Our price setting effort is critical because it will directly affect the marketability of our product. I should point out that this is an area where I have been in serious error. I will take one of my books as an example. The book "Supreme Commander George" cost me almost $2.60 per book to create. That is the actual manufacturing costs without any pay for the author, artists, editors, etcetera. A big publisher, who could afford to put out the hype for a book like this and sell a million copies, could manufacture them for less than $1.00 each. Think about that difference in price. I paid 2&1/2 times as much or more than the big guy would for my book.
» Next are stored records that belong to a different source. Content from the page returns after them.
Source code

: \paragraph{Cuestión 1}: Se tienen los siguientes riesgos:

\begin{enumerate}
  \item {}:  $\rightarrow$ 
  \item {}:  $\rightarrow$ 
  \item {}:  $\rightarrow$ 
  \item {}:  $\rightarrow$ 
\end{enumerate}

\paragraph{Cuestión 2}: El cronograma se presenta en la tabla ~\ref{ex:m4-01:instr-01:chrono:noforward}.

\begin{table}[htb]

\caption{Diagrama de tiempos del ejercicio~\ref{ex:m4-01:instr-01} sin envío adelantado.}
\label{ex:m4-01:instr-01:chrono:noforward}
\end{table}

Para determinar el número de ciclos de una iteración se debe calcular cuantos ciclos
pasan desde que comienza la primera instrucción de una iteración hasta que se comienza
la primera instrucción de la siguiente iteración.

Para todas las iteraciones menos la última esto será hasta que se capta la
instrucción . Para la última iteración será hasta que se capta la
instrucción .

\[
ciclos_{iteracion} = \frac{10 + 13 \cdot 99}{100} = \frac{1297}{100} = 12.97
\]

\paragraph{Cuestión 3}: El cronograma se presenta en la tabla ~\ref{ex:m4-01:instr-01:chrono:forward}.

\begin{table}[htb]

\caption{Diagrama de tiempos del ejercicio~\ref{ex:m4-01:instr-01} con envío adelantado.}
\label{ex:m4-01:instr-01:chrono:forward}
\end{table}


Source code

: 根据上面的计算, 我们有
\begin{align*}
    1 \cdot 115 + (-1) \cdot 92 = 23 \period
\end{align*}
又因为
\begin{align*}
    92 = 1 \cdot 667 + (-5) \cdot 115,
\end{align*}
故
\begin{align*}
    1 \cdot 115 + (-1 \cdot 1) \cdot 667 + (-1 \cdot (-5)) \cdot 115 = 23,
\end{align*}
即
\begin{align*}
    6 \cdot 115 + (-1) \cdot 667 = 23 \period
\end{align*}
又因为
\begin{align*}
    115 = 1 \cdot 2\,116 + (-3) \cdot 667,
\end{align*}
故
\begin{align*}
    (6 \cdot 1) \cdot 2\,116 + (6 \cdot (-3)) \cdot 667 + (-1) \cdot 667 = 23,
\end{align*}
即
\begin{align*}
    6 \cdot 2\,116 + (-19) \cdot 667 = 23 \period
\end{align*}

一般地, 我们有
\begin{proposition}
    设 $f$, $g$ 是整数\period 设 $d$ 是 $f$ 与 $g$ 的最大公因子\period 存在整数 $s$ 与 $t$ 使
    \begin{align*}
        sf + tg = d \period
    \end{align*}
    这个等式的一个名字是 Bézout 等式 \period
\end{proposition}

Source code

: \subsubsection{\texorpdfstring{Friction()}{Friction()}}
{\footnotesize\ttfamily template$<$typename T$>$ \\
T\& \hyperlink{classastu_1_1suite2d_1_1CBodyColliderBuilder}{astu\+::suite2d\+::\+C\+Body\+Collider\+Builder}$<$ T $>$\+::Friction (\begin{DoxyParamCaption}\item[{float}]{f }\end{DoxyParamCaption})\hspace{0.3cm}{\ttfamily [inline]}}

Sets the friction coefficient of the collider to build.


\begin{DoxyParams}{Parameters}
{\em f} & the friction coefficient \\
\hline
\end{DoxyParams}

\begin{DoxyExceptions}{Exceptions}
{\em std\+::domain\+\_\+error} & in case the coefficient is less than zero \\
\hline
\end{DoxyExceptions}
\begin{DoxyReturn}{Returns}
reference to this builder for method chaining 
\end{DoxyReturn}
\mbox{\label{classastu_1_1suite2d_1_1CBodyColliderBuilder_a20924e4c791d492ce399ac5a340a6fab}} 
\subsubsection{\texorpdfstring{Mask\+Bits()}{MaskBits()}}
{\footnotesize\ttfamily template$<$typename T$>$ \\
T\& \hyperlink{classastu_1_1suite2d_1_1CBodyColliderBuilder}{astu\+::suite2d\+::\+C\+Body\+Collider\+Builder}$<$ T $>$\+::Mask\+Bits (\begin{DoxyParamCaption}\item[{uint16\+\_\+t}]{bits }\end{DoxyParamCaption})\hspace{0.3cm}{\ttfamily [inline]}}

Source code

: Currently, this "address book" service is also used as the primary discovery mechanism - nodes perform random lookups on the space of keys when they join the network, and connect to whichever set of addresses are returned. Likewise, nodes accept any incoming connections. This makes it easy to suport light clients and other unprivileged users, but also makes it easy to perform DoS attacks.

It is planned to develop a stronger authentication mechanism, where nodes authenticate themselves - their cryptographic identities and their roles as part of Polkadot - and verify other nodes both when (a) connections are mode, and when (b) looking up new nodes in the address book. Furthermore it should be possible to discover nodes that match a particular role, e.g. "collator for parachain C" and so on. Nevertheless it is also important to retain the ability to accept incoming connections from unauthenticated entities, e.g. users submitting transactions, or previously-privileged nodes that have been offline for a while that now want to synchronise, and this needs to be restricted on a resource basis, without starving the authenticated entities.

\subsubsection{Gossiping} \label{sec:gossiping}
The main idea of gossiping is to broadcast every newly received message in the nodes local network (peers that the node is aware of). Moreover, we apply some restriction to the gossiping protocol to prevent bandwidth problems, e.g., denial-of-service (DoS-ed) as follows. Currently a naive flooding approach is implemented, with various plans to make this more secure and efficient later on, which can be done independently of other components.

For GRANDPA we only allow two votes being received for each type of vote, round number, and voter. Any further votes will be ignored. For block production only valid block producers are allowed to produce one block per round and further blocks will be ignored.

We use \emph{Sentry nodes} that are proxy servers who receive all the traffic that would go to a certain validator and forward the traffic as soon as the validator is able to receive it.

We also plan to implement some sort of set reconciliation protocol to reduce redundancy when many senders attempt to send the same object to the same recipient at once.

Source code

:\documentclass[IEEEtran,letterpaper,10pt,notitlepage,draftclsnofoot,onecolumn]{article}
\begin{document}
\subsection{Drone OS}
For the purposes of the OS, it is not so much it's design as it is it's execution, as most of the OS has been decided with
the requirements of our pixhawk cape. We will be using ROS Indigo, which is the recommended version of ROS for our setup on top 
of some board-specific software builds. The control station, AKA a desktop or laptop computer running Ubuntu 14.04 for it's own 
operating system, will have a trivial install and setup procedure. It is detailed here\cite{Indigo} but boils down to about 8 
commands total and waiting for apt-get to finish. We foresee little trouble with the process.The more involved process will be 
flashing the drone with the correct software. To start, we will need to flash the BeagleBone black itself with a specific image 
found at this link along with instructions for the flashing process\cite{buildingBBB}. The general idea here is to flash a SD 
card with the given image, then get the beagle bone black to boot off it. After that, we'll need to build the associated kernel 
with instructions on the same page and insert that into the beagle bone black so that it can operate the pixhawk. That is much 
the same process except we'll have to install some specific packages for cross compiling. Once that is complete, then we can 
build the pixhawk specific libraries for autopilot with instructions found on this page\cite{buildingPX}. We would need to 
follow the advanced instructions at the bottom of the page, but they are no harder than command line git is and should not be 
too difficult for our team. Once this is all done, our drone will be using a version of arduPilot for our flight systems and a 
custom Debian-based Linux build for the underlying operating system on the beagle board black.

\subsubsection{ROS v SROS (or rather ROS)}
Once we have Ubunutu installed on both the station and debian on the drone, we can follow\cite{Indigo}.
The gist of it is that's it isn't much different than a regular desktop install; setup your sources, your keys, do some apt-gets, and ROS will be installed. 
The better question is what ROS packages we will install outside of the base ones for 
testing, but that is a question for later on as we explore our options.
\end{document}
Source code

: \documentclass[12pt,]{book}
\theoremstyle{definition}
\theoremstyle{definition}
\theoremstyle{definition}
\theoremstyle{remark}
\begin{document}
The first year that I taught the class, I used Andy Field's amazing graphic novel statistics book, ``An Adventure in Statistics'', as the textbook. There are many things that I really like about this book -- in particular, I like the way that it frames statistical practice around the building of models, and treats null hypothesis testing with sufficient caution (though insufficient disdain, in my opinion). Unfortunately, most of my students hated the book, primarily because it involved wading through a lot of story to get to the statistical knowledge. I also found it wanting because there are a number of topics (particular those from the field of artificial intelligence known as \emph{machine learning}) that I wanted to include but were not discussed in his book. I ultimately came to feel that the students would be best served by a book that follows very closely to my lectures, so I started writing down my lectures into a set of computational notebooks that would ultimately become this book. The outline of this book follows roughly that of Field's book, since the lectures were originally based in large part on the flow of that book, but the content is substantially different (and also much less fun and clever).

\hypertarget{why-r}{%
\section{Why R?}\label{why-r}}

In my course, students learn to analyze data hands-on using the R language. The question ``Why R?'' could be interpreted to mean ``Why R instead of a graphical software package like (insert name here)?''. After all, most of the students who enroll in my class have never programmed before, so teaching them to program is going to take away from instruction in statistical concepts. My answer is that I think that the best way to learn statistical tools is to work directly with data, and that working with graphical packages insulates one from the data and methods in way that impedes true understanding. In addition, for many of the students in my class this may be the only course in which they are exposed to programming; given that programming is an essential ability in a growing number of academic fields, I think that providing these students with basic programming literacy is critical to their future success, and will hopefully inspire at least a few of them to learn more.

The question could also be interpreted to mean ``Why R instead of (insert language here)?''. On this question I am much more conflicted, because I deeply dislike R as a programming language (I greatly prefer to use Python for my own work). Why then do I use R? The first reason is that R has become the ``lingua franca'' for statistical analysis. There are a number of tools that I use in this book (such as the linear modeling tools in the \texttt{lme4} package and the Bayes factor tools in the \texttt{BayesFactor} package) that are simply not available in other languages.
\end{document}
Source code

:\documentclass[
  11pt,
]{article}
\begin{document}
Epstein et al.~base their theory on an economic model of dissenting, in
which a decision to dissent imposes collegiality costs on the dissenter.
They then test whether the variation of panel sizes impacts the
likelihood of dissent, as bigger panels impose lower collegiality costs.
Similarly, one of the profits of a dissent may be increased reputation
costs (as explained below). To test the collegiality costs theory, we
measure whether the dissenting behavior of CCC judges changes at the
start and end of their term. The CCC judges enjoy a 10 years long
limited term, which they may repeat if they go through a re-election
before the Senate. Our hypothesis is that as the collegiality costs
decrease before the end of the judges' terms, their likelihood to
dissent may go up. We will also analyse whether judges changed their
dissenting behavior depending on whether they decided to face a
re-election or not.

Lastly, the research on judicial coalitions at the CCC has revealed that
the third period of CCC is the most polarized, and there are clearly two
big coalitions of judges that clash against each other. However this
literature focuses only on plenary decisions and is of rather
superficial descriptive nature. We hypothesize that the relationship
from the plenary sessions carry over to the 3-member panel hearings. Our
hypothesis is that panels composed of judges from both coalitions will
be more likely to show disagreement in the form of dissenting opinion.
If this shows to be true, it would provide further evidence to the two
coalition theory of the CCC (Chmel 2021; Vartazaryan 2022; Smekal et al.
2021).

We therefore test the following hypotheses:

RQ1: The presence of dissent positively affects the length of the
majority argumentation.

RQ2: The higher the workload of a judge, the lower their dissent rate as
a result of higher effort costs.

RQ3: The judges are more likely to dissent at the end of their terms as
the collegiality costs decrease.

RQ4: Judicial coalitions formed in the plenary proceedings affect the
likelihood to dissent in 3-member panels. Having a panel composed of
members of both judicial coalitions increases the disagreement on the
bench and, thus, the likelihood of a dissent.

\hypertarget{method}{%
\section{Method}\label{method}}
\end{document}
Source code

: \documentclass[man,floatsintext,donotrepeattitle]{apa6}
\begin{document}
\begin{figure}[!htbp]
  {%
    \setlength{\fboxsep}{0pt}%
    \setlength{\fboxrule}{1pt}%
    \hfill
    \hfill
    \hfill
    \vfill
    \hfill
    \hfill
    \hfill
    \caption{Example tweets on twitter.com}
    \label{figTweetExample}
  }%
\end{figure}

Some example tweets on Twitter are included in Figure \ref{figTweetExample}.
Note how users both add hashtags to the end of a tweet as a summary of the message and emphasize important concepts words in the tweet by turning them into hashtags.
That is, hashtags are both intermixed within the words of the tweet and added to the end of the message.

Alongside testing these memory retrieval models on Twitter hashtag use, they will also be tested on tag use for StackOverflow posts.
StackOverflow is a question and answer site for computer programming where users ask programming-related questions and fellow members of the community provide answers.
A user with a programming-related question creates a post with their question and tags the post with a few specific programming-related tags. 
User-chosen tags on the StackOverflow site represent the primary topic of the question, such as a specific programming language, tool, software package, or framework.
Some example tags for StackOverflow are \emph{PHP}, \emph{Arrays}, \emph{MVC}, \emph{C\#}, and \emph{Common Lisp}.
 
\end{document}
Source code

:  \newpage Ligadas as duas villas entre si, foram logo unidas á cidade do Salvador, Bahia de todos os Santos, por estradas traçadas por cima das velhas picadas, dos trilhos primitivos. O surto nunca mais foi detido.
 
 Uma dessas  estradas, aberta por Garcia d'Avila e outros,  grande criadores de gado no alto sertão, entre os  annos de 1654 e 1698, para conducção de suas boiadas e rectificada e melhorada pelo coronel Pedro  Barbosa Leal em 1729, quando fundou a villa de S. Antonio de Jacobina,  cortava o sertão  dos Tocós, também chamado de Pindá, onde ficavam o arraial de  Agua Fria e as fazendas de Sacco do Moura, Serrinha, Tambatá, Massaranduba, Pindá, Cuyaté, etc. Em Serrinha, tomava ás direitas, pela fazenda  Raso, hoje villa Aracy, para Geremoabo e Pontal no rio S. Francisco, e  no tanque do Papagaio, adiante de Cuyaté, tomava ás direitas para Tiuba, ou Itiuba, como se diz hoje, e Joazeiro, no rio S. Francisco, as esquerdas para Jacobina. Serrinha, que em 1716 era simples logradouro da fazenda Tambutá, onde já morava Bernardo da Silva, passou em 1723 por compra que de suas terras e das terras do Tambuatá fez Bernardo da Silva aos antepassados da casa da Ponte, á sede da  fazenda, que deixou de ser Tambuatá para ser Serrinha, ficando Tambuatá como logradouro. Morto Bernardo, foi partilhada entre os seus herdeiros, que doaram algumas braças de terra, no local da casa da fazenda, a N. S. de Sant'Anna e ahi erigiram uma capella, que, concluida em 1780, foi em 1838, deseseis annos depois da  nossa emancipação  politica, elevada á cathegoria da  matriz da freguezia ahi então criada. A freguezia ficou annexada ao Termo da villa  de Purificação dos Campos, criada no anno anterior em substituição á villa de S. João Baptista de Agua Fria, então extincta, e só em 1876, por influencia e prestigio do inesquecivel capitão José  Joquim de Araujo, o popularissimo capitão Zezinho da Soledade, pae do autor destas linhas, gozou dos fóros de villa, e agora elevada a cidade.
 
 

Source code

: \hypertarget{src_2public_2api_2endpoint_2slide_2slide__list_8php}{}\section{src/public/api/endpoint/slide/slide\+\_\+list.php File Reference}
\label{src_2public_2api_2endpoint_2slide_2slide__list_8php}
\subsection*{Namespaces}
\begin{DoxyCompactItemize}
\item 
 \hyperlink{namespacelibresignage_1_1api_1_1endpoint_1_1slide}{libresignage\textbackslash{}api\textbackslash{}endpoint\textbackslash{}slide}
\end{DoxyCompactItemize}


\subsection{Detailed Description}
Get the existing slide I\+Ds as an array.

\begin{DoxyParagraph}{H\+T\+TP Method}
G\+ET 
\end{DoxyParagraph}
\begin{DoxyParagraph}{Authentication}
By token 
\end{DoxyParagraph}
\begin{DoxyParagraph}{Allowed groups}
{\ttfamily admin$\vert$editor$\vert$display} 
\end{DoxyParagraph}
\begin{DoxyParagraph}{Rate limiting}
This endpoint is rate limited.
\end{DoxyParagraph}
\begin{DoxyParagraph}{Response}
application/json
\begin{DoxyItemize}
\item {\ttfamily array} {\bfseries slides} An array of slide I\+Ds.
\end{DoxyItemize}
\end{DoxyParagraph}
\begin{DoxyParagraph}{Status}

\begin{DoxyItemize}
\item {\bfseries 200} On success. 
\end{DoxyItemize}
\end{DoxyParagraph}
Some of the books on self publishing are not forthcoming about this. They will try to make you believe that you can sell a paperback book for 5 to 8 times what it cost you to have it manufactured. That is patent nonsense. These formulas for determining what the market value of a book should be are not useful to us. They are based on large volume production. The formulas are for the big boys.
Using that 5 to 8 formula, I would have had to price Supreme Commander George at $13.00 minimum, up to as much as $20.00. In fact, I think I have it priced too high at $12.00. For the small publisher, it is necessary to figure out what the public will be willing to pay for what we are offering. Then, we must offer it for that no matter how much it costs us to make it.
The best way I have found to price a book is to go to a book store and see what other books like that are selling for. However, don't check the latest hot author. Those prices are likely to be inflated because of the name on them. Check the others. Check the good, but not hot titles.
Concerning price, we must realize that different kinds of people will pay different prices for books. As one example, I wrote the "Wesoomi Gardening Journal," and I will never do another gardening book. I have discovered that there is no way to market that type of book at a profit. Gardeners will never pay what the book is really worth based on cost. They like to describe themselves as frugal. Cynical people might have another word for that.
In that, let's remember that there are real gardening books, and there are coffee table books which are described as gardening books. These are two different genres. We should not confuse the two. The large books filled with full page color photos and little bits of text are for admiring the pictures. They can be priced high because they are purchase by dilettantes for show not gardening. Gardening books have lots of text and enough photos to make the point. Gardeners expect to used them and put dirt flavored finger prints on the pages.
So much for gardeners and gardening books. Technical people, on the other hand, may grumble about it, but, if they want the book, they will pay the cover price whatever it is. Hobbyists will also pay big bucks for what they want. Thus, technical and hobby books, if we can market them well, will always be more profitable than fiction and gardening books.
The important thing is, like it or not, your book will be competing on price. You may think you have written the greatest novel since Steinbeck wrote "The Grapes of Wrath." You may even be right. It does not matter. Mass market paperbacks sell for less than $10.00, sometimes a great deal less. You must compete with that if you want to sell your book.